Nadège: It's an interesting combination of subjects. Coal is mined in many places in Queensland, but only in the last 10 years in the area around my parents. There were no mines when Simon and I lived there. It's turned the place into a bit of a boom town. A variety of mining techniques are used, from open cut to gas injection. It has been extremely controversial, mainly because it destroys top quality farmland, but also because it's 'old technology'. I'm hoping to learn more about the subject soon, as an old friend is Assoc. Prof. of Sustainable Mining at UQ - but his house was flooded to 1.8m above the first (NA second) floor, so I am holding off asking him for some background info on the mining.

Sheila said...

I just can't think of anything
worse than having one's house
filled with mud and water.
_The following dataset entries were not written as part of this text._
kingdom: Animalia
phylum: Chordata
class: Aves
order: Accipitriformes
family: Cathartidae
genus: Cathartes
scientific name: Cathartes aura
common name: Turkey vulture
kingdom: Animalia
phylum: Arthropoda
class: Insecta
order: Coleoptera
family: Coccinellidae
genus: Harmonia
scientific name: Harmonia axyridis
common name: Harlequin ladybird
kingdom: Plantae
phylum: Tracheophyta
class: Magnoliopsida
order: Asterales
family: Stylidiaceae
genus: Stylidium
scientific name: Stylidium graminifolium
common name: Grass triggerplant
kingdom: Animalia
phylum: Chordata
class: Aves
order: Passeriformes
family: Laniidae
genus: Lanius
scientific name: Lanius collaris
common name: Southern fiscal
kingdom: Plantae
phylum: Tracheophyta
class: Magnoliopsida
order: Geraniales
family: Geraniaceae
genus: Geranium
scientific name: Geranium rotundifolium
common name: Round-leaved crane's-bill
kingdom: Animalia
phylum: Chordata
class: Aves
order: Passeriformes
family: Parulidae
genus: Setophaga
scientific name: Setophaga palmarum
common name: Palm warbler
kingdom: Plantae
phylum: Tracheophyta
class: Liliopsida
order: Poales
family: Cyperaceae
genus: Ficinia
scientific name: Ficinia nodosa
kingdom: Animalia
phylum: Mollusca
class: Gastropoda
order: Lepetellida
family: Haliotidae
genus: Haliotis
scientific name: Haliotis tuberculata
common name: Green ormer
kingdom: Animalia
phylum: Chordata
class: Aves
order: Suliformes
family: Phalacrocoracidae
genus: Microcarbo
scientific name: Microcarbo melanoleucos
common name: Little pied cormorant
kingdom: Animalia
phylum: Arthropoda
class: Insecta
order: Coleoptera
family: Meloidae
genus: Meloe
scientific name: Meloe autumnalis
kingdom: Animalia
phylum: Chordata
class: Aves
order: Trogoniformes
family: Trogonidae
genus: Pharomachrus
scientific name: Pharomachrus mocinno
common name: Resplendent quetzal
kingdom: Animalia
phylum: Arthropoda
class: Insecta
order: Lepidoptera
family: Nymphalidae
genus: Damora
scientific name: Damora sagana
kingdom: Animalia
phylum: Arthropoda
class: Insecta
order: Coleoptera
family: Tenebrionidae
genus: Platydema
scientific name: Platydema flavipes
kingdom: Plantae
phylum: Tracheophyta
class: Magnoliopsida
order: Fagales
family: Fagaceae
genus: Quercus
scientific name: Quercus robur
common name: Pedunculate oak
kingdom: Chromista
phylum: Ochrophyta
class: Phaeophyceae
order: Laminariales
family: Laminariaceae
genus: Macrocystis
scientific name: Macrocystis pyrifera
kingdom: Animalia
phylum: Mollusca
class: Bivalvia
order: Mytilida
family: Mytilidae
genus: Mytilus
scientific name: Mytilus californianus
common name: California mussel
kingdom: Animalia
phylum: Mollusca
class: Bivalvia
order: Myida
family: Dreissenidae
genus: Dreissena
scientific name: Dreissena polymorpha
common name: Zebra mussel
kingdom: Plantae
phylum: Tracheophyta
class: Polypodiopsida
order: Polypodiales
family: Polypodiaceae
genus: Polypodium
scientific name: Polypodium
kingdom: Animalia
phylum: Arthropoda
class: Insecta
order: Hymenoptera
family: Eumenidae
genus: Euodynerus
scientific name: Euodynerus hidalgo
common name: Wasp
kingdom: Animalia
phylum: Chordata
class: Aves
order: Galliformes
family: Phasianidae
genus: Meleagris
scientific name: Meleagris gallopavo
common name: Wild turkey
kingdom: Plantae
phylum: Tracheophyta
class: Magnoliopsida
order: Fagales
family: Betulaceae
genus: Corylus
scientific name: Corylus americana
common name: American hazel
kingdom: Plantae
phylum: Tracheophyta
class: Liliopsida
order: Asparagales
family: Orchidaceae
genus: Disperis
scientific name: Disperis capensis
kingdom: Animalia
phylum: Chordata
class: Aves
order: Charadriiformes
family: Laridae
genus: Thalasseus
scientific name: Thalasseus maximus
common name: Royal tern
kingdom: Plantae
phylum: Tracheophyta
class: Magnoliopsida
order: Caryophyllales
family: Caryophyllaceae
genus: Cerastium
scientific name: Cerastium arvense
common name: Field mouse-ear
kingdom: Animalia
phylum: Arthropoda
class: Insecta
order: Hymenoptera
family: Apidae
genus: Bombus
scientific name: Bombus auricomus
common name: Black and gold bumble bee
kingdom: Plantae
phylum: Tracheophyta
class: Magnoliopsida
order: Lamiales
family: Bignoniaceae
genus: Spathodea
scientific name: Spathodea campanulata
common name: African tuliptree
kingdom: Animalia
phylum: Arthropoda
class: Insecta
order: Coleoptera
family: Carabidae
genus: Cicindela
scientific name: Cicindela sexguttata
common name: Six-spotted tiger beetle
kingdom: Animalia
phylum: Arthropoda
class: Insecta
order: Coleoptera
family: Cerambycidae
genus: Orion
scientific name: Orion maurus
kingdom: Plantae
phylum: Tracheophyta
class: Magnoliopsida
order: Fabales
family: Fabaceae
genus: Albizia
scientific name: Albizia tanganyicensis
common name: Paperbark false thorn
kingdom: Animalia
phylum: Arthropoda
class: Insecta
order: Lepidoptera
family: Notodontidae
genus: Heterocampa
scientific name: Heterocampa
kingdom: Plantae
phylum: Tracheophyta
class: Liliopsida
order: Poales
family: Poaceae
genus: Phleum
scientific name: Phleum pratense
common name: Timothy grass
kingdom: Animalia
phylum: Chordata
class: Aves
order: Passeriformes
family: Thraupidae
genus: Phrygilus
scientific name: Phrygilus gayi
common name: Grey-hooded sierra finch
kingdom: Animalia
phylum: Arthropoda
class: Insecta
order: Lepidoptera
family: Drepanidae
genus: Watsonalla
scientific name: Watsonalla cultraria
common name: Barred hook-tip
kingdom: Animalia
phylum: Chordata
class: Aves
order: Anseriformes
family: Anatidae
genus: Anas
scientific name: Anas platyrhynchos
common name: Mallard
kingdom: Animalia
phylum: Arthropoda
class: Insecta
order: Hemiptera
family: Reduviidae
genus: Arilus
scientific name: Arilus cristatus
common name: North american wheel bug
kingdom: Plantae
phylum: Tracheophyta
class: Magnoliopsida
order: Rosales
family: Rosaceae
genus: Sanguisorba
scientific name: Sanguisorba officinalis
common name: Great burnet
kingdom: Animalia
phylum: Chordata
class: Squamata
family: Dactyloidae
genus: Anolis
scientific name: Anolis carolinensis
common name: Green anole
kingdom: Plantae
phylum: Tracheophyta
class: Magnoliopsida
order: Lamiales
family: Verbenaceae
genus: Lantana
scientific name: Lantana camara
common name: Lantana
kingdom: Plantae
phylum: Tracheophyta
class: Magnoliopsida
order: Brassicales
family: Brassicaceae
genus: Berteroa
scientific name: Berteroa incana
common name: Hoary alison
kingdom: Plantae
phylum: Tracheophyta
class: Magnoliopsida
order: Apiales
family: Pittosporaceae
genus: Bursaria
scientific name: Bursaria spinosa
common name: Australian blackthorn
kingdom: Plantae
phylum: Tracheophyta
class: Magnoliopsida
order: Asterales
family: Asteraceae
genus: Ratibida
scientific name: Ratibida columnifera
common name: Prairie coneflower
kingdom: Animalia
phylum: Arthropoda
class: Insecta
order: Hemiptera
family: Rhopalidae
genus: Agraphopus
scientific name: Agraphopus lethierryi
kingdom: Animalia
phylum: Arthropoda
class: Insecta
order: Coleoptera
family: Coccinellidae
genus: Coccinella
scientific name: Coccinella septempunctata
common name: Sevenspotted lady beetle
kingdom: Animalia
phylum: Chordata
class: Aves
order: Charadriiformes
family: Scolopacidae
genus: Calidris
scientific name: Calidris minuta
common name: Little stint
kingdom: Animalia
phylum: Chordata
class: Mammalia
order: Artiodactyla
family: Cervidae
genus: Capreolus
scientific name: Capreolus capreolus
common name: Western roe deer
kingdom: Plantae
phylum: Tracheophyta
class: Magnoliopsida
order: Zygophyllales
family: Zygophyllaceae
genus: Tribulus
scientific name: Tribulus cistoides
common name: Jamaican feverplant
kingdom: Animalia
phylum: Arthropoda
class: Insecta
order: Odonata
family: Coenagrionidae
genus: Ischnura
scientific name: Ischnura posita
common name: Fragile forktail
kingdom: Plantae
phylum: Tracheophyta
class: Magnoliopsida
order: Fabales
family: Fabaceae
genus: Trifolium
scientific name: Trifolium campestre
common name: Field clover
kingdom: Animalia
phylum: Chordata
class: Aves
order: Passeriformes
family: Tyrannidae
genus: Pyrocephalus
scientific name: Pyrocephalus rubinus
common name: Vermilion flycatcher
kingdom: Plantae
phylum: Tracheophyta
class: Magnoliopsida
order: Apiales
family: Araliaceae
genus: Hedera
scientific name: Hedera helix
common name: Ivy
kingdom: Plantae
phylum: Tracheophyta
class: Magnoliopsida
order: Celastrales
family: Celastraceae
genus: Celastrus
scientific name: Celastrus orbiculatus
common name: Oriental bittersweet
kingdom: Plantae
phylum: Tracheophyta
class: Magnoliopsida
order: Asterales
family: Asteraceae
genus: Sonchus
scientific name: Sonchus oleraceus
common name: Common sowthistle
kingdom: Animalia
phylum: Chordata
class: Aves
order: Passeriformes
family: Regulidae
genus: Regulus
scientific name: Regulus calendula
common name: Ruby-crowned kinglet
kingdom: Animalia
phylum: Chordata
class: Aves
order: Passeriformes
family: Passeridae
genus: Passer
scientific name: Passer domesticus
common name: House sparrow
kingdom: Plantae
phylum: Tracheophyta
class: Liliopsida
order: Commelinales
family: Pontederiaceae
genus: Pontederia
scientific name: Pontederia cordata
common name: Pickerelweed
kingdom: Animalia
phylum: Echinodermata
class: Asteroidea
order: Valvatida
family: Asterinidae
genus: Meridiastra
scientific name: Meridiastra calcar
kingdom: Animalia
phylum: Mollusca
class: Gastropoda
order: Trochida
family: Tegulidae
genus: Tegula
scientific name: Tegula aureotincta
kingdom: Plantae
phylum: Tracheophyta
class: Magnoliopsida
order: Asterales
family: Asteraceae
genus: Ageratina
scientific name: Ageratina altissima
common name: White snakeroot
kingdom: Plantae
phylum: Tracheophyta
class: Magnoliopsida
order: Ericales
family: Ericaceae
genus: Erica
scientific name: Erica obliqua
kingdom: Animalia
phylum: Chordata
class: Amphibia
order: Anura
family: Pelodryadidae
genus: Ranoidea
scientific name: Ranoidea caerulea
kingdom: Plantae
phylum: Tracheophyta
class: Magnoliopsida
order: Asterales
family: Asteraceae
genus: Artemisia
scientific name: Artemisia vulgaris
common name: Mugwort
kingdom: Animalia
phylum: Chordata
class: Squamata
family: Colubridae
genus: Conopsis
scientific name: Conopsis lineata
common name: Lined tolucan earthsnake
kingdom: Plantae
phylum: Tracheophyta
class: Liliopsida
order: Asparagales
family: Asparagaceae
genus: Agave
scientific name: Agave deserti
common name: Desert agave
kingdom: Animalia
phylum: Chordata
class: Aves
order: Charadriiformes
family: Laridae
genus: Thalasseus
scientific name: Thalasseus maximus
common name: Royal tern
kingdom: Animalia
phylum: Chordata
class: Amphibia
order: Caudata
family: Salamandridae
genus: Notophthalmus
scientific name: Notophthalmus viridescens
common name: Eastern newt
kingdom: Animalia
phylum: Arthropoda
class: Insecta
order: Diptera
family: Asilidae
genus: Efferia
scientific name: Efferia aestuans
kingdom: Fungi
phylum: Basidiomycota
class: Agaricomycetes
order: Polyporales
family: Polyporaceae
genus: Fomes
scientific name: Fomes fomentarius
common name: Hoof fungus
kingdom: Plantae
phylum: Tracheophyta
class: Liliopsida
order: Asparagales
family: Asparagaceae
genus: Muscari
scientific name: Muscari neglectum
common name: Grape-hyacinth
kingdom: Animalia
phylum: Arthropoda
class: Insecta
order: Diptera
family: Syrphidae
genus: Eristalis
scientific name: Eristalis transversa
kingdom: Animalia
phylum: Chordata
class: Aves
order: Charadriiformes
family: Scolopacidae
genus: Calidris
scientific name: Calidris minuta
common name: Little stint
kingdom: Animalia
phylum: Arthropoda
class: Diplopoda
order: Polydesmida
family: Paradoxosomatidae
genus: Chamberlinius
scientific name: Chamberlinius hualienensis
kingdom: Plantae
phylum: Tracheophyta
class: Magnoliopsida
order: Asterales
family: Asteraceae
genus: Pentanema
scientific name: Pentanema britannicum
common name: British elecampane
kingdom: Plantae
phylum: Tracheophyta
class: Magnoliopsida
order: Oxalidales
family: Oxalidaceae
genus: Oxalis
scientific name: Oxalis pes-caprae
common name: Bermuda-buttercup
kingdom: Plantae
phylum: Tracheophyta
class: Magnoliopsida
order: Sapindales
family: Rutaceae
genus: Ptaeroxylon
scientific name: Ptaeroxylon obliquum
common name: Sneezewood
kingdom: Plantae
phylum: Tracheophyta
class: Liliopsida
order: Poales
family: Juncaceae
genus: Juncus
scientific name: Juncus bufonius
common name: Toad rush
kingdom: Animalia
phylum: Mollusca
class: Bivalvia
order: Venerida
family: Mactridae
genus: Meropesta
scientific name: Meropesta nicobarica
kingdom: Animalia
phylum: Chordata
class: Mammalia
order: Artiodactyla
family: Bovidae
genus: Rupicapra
The
smell must last forever.

I thought of you today when I
saw an article in the NY Times
about Nabokov and blue
butterflies. Sorry, I don't
know how to send you a direct
link, but I just tried Googling
"Nabokov theory on Polyommatus
blue butterflies" and the link
pops up, second one. You might
find it interesting.

Susan said...

Sheila: Many thanks! I knew there has recently been a lot of work on this group, but didn't know of the Nabakov connection. I've downloaded the Royal Society paper to read later. Nice article in the NYT.